In response to an email tonight, Omar Deghayes let me know about his relationship with Salem, describing him as “a friend of mine, married to a Pakistani woman, with two young boys and a daughter,” and “a great personality, kind, learned, generous and humble.” He added, “He taught me a lot inside prison when we were at Camp Five.” Modeled on a maximum security prison in Terre Haute, Indiana, and consisting of solid-walled isolation cells, Camp Five was used hold those who, at the time, were regarded as the most non-compliant prisoners, or those considered to have the greatest intelligence value (before 14 “high-value detainees” arrived from CIA “black sites” in September 2006).
Omar also explained that, “When the Libyans came to interrogate him, they were so frustrated that he refused to say a word despite all their threats, not even his name.” He added that, “although he kept much to himself when it came to the guards in Guantánamo, even so he was mistreated and put in Camp Romeo where his clothes were taken away.” Little discussed, Camp Romeo was a punishment block where prisoners were “stripped from the waist down,” and “often left naked for days,” as was reported in 2005.

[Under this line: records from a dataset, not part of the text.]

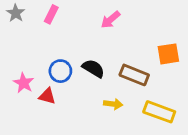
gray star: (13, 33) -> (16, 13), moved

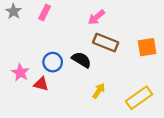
brown rectangle: (134, 75) -> (106, 43), moved
yellow arrow: (113, 104) -> (99, 91), turned -63
yellow rectangle: (159, 112) -> (139, 98), turned -55

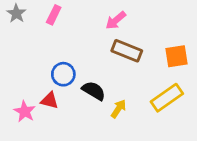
black semicircle: (81, 60) -> (94, 91), moved
pink star: (20, 72) -> (25, 111), moved
yellow rectangle: (139, 98) -> (167, 98), moved

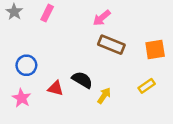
blue circle: (63, 74) -> (26, 65), moved
yellow rectangle: (167, 98) -> (147, 86), size x0.6
red triangle: (49, 100) -> (56, 88), moved

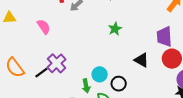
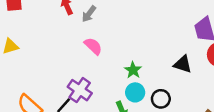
pink semicircle: (44, 27) -> (93, 46), moved
green star: (115, 29) -> (133, 70), moved

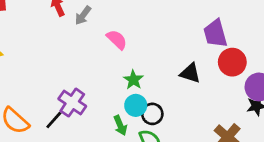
pink semicircle: (93, 46) -> (117, 40), moved
black circle: (161, 99) -> (152, 114), moved

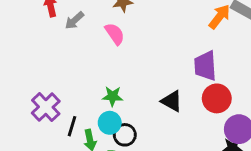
pink semicircle: (117, 40) -> (115, 34), moved
green star: (133, 80) -> (113, 96), turned 30
black line: (54, 120) -> (72, 126), moved, turned -36

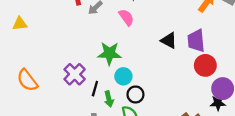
green star: (113, 96) -> (109, 53), moved, size x1.5
black triangle: (172, 101) -> (169, 40), moved
cyan circle: (110, 123) -> (123, 76), moved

Following his release, his attorney Rick Wilson said that Gherebi “looks forward to being reunited with his family as soon as possible … including a 15-year-old daughter who he’s never met in person,” as the Miami Herald explained, adding, “His wife is Pakistani but she and their three children have been living in Libya with the Gherebi family.”
Wilson noted that Gherebi “was also very interested in being in a country where Islam was practiced,” and in that respect Senegal is obviously a useful destination for his resettlement, being 94% Muslim. The Miami Herald also noted that “Senegal’s foreign ministry disclosed the weekend transfer on the occasion of Senegal’s 56th Independence Day following a military parade,” and that the Pentagon “soon followed with an official announcement.”
Rick Wilson also stated that, before Gherebi’s capture, he “was a grade school science teacher,” although he admitted that he did not know “exactly what he will do” with his new-found freedom. “His primary concern is his family, seeing them and being with them,” he said, adding, “The same for them. They are very anxious.”
Last week, the Washington Post broke the news that the Pentagon had “notified Congress that it intends to resettle nearly a dozen detainees,” including long-term hunger striker Tariq Ba Odah, who weighs just 74 pounds, and whose lawyers have been trying to get a judge to order his release. Reuters revealed in January that, shamefully, Ba Odah’s release had been prevented by the Pentagon, which had refused to share medical records with a country that had been willing to offer him a new home.
According to the New York Times, following the release of the two Libyans, nine other men “are expected to leave in the next two weeks.”